### Exercise tasks
1. Rewrite the part of the vaccine batch report starting with "A vaccine ingredient" and going on through "vaccine were ruined.", putting "purity standards" in place of "quality standards".
2. Write the next part of the news report on the failed Johnson & Johnson vaccine batch, picking up after its last sentence.

### Document section
Johnson & Johnson COVID-19 vaccine batch fails quality check as Mass. awaits shipment

BOSTON (WHDH) - Johnson & Johnson confirmed that a batch of its COVID-19 vaccine was ruined at a Maryland manufacturing plant just hours after Gov. Charlie Baker announced that Massachusetts would be getting a large shipment of the vaccine next week.

A vaccine ingredient made by Emergent BioSolutions — one of about 10 companies that Johnson & Johnson is using to speed up manufacturing of its recently approved vaccine — did not meet quality standards, J&J said in a statement Wednesday.

The drug maker did not say how many doses were lost but the New York Times reported as many as 15 million potential doses of the vaccine were ruined.

Baker had announced earlier in the day that the Bay State is expected to get more than 100,000 Johnson and Johnson vaccine doses next week as 10 million get shipped nationwide.

“That’s a big deal,” he said. “We have heard many times that it’s coming, that it’s coming. This is a big sign that things are actually starting to get here.”

The state’s COVID-19 Response Command Center released a statement that they hadn’t heard of any delay in shipment following the incident at the Maryland manufacturing plant.

(Records in a dataset)
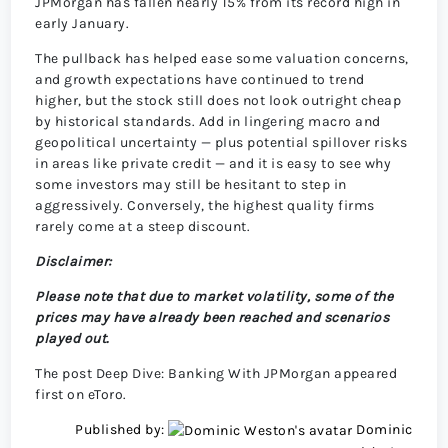
JPMorgan has fallen nearly 15% from its record high in
early January.
The pullback has helped ease some valuation concerns,
and growth expectations have continued to trend
higher, but the stock still does not look outright cheap
by historical standards. Add in lingering macro and
geopolitical uncertainty — plus potential spillover risks
in areas like private credit — and it is easy to see why
some investors may still be hesitant to step in
aggressively. Conversely, the highest quality firms
rarely come at a steep discount.
Disclaimer:
Please note that due to market volatility, some of the
prices may have already been reached and scenarios
played out.
The post Deep Dive: Banking With JPMorgan appeared
first on eToro.
Published by:
Dominic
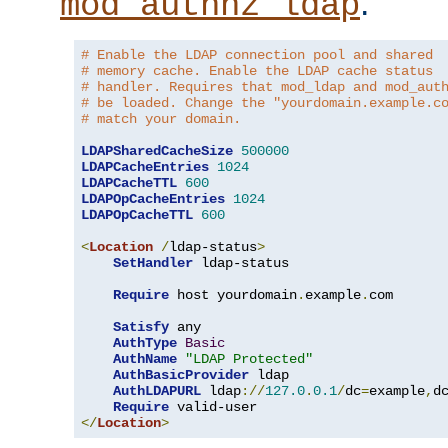
.
mod_authnz_ldap
# Enable the LDAP connection pool and shared
# memory cache. Enable the LDAP cache status
# handler. Requires that mod_ldap and mod_aut
# be loaded. Change the "yourdomain.example.c
# match your domain.
LDAPSharedCacheSize
500000
LDAPCacheEntries
1024
LDAPCacheTTL
600
LDAPOpCacheEntries
1024
LDAPOpCacheTTL
600
<
Location
/
ldap-status
>
SetHandler
 ldap-status

Require
 host yourdomain
.
example
.
com

Satisfy
 any

AuthType
Basic
AuthName
"LDAP Protected"
AuthBasicProvider
 ldap

AuthLDAPURL
 ldap
://
127.0
.
0.1
/
dc
=
example
,
d
Require
</
Location
>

### Expected outputs
1.
A vaccine ingredient made by Emergent BioSolutions — one of about 10 companies that Johnson & Johnson is using to speed up manufacturing of its recently approved vaccine — did not meet purity standards, J&J said in a statement Wednesday.

The drug maker did not say how many doses were lost but the New York Times reported as many as 15 million potential doses of the vaccine were ruined.

2.
“At this time, the Administration has not received any notice of delay in shipment of J&J vaccine to the Commonwealth from the federal government, and this week received 383,000 doses as part of the state allocation from the federal government of Moderna, Pfizer and J&J doses,” the statement read. “This news does not impact current appointments or allocations for any sites statewide and we remain prepared to work collaboratively with the federal government to avoid any disruption in vaccine shipments.”

Baker has called the Johnson & Johnson single-dose shot a game changer as more Mass. residents become eligible to get vaccinated.

“Thank God Pfizer and Moderna were there when they were there, but the difference between two doses and one dose is not just convenience, it’s also capacity,” he said. “If you think about all the people who you can serve with one dose and not have to schedule a second dose and take up a second seat at some point later on, it basically doubles the amount of capacity that’s available, and in addition to that, the speed at which somebody becomes fully vaccinated.”

About 1.3 million Mass. residents are fully vaccinated.